■ Passage to read:
>>>

Here we have Leif again “Except for SC24, TSI can be calculated from the SSN with no lag: BS!!
What is the matter with you guys? The annual TSI lags are right in the table above in plain sight. Take your blinders off.
Secondly I didn’t say SC24 wasn’t anomalous, I just said Leif’s criteria for that as first stated here today wasn’t met. The SC24 TSI peak did lag the SSN peak by one year, using annual data, so what was so anomalous about that, given his stated criteria?
http://www.sidc.be/silso/DATA/SN_d_tot_V2.0.txt
http://www.sidc.be/silso/DATA/SN_m_tot_V2.0.txt
http://www.sidc.be/silso/DATA/SN_y_tot_V2.0.txt
ftp://ftp.geolab.nrcan.gc.ca/data/solar_flux/monthly_averages/solflux_monthly_average.txt
SC24 is anomalous, and the relationship between TSI and SSN has changed.
Plotting your data list gets us:
http://www.leif.org/research/TSI-Dont-Lag.png
Each curve has its own small variations as shown in the top panel.
If TSI would be lagged 1 year, then shifting it 1 year earlier should improve the agreement between the curves, and it clearly does not. It makes it worse. Thus: no 1 year lag.
But also note the anomalous SC24.
Dr. Svalggard
You make false accusation without able to provide a proof. If you did that in your home state you would end up in a courthouse.
Now you make even more ridiculous request, that I should find evidence that I written what I didn’t write to prove your false accusation.
lsvalgaard April 22, 2016 at 3:11 pm
“If you are interested find the quote yourself. You are better positioned to do that, and I have other things to do.”
In view of the latest exchanges:
I was inclined to accept your work on the new ‘sunspot data’ as probably OK, despite huge alterations ranging from -20% to +30%, in order to eliminate all but the most severe solar variability (even questioning the existence of the Maunder Minimum).
Now you come up with: 100ppm rise in the CO2 is responsible for 0.5C rise in the global temperatures, that is what the data shows. Like it or not.
No, you don’t fool me any longer, sir.
The nice lady Judith Lean came up that figure based on the data available. Complain to her.
And keep looking for your solar penetration idea. It is there.
There is another nice lady called Judith (Curry), this time a professional climate scientist.
Your quote would have far more credibility if you quote on the climate matters a renown climate than a solar scientist.
Anyone can rattle false accusations, people loose their respect for those who do it but can’t prove it.
a professional climate scientist.

<<<

■ Task set:
**a)** Rewrite the stretch of the sunspot discussion from "In view of the" through "the Maunder Minimum).", swapping "alterations" for "revisions".
**b)** Pick up the sunspot discussion after its final line and write what comes next.
The data that comes next is separate material with no connection to the sunspot discussion.

■ Data:
>>>

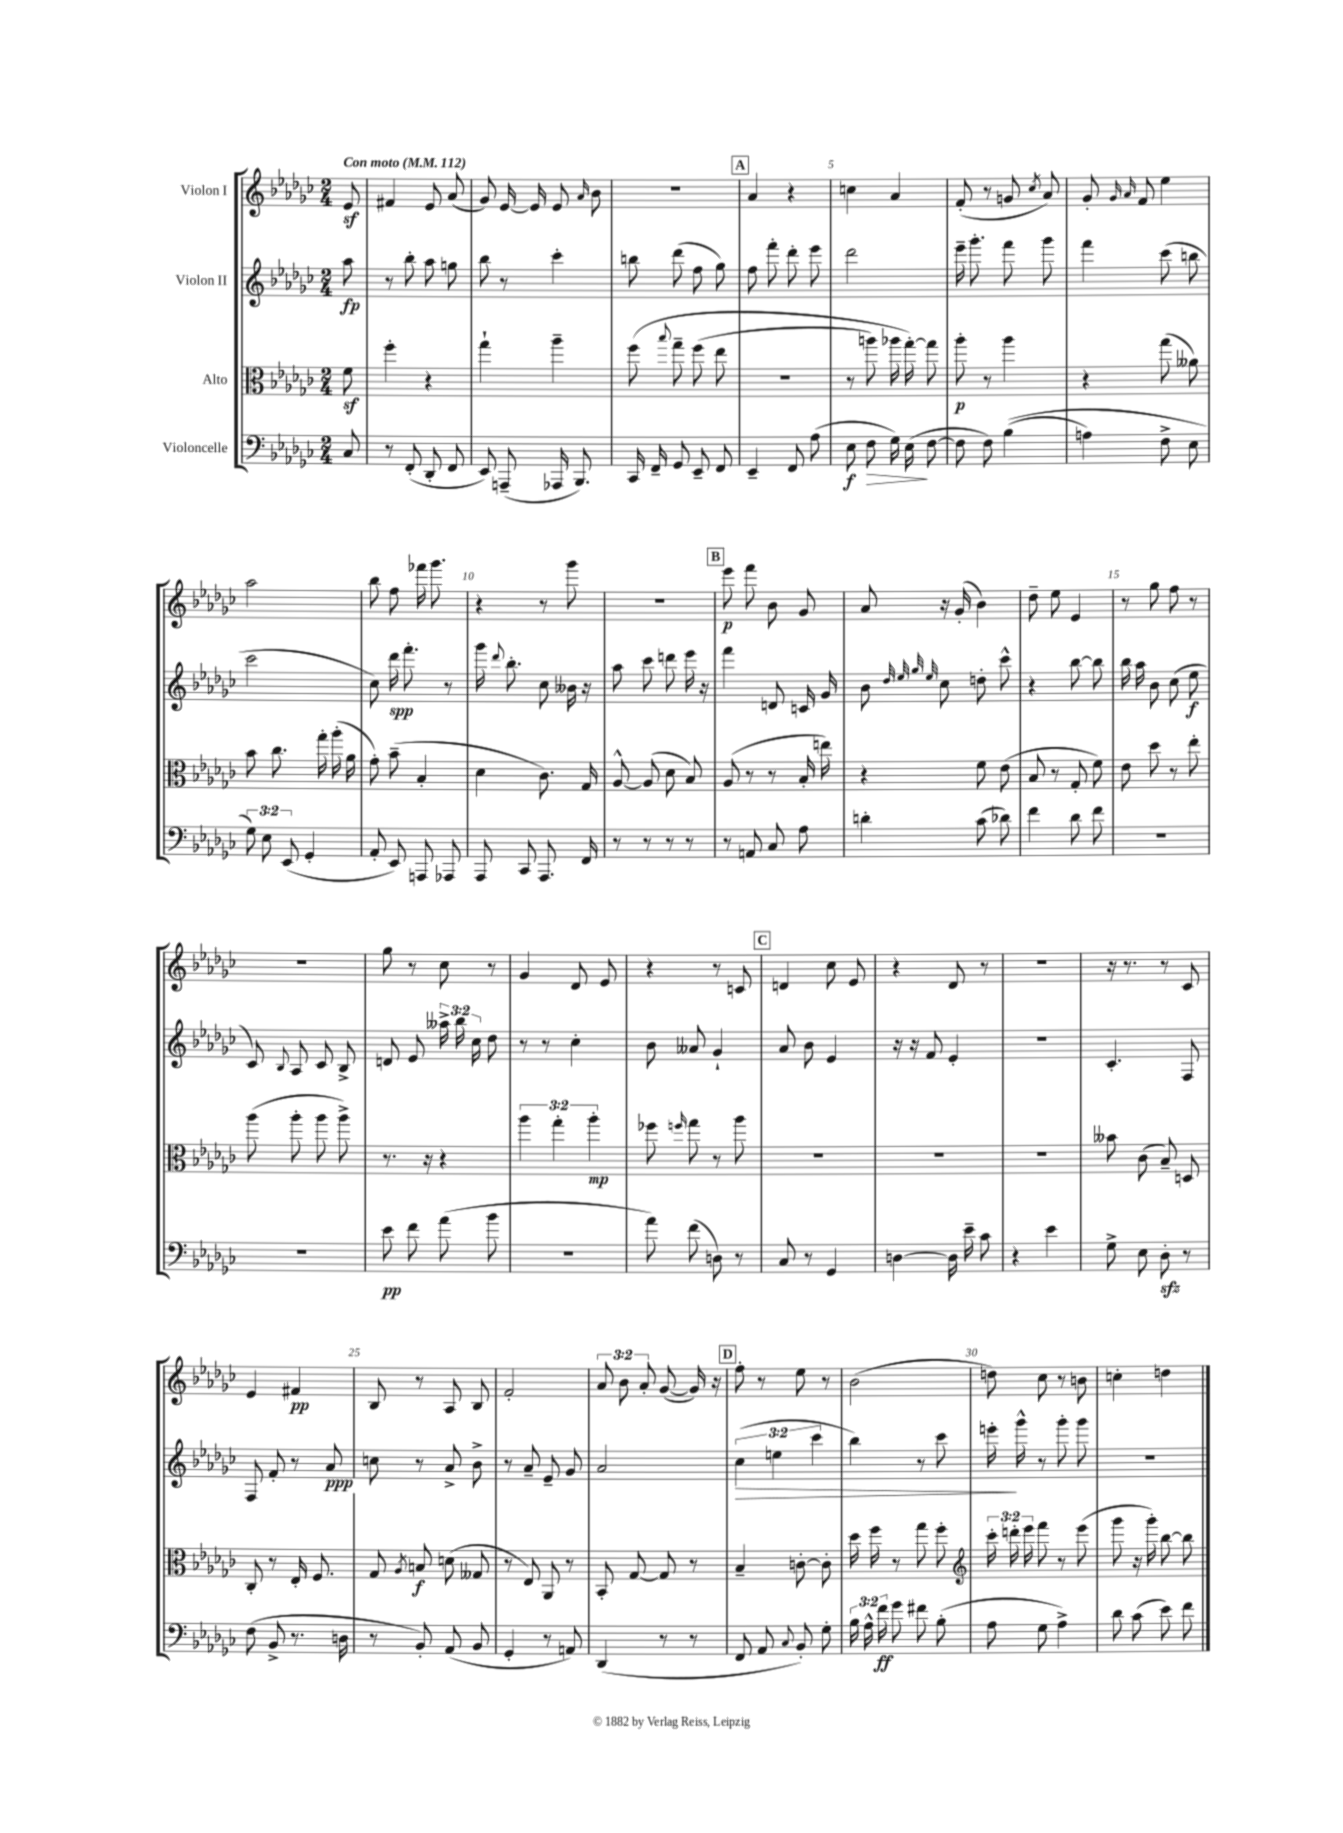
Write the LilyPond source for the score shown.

<<<

■ Answers to the exercises:
**a)**
In view of the latest exchanges:
I was inclined to accept your work on the new ‘sunspot data’ as probably OK, despite huge revisions ranging from -20% to +30%, in order to eliminate all but the most severe solar variability (even questioning the existence of the Maunder Minimum).

**b)**
All the sudden climate scientists are doing valid science? that is a new one. Curry may be a special case, why don’t you ask her what she thinks the 100 ppm would do. Now, Lean is a recognized climate expert:
http://www.nrl.navy.mil/media/news-releases/2014/dr-judith-lean-receives-double-honors-in-geophysical-research-letters-top-40
Nobody is fishing for respect, perhaps with the exception of you.
“Nobody is fishing for respect, perhaps with the exception of you.”
Respect is not attained by a hobby of poking fun at the ‘settle science’, none asked for, none gained.
However your respect is a great danger by continuously rattling a false accusation that you can prove, it borders on bizarre, next time I see it, I’ll probably burst into laughter.
On matter of two Judiths :
I don’t entirely agree with Dr. Curry on number of matters, but respect her views.
Your favourite Judith, the one you like to quote, in the paper you are quoting with your newly acquired admiration for the CAGW (or was it always there, but kept under the blanket) she is promoting ‘Modern Solar Maximum’
http://www.leif.org/EOS/123222295-Lean-Trends.pdf
see fig 5.
Am I to take it that you abandon your most recent insistence that there is no such thing as ‘ Modern Maximum’ ? or are you just taking her view on the CO2 – AGW stand, but reject her view on the solar stuff?
Lean’s paper was written six years ago, before it was shown that there is no Grand Modern Maximum. Your attempt to drag this in as relevant is pathetic.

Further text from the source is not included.